I’m a new user of Fenics and I can’t find a simple way to define boundary conditions. I have a linear elasticity problem with pure Neumann boundary conditions. I apply exact expressions of stresses \sigma_{ij} on the external boundary. So, when we talk about the linear term in the weak formulation \int_{ \partial\Omega } (\sigma \cdot n) \cdot v, I’m going to substitute exacte functions for each component of tensor.

The best code would be

n = FacetNormal(mesh)
L = dot( dot( sigma, n ), v )*ds

but I don’t understand how to define a tensor of Expressions. Of cause, I can calculate each term of the final sum, but maybe you know a “smarter” way for this?

In general, we use Expressions to define Dirichlet conditions, for example

u_D = Expression(’1 + x[0]*x[0] + 2*x[1]*x[1]’, degree=2)

but in my case the functions aren’t expressed as polynomials, so there will be a small error after the interpolation in the FE space. I would like to apply exacte values of the functions instead of their FE representations.
How can I do it?

And the third question. Can we use a python (instead of C++) expression of functions in the Expression?

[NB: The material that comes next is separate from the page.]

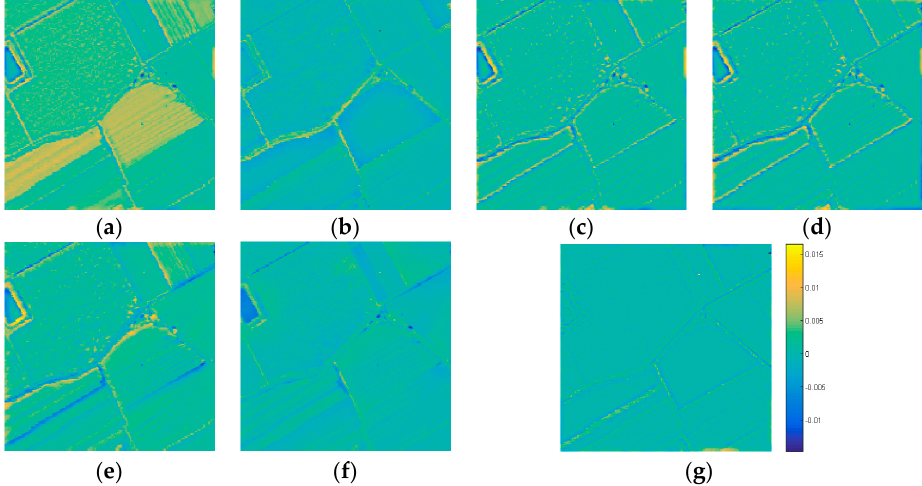
Figure 6. Visual comparison of difference images (light blue means small differences) between each fused HS image and the reference HS image (Salinas dataset). ( a ) PCA; ( b ) GFPCA; ( c ) HySure; ( d ) MGH; ( e ) CNMF; ( f ) Sparse Representation; ( g ) Proposed. Table 1. Quality metrics of different methods for Salinas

Thank you for your attention!

For applying Neumann BCs, it’s possible to avoid Expressions altogether. You can access the spatial coordinate associated with a given mesh in UFL via

x = SpatialCoordinate(mesh)

This can then be used to define components of a tensor using the as_tensor function, e.g.,

s00 = # Something in terms of `x`
s01 = # ...
s11 = # ...
sigma_BC = as_tensor([[s00,s01],
                      [s01,s11]])

(Or, if you are doing verification starting from an exact displacement solution, you could define the displacement in terms of x, then plug it into the definition of \sigma to get sigma_BC, letting UFL handle all the spatial derivatives.) This is sufficient for a Neumann BC that enters into the variational formulation through a ds integral. The one limitation of this approach is that functions defined this way cannot be interpolated or used to define a DirichletBC.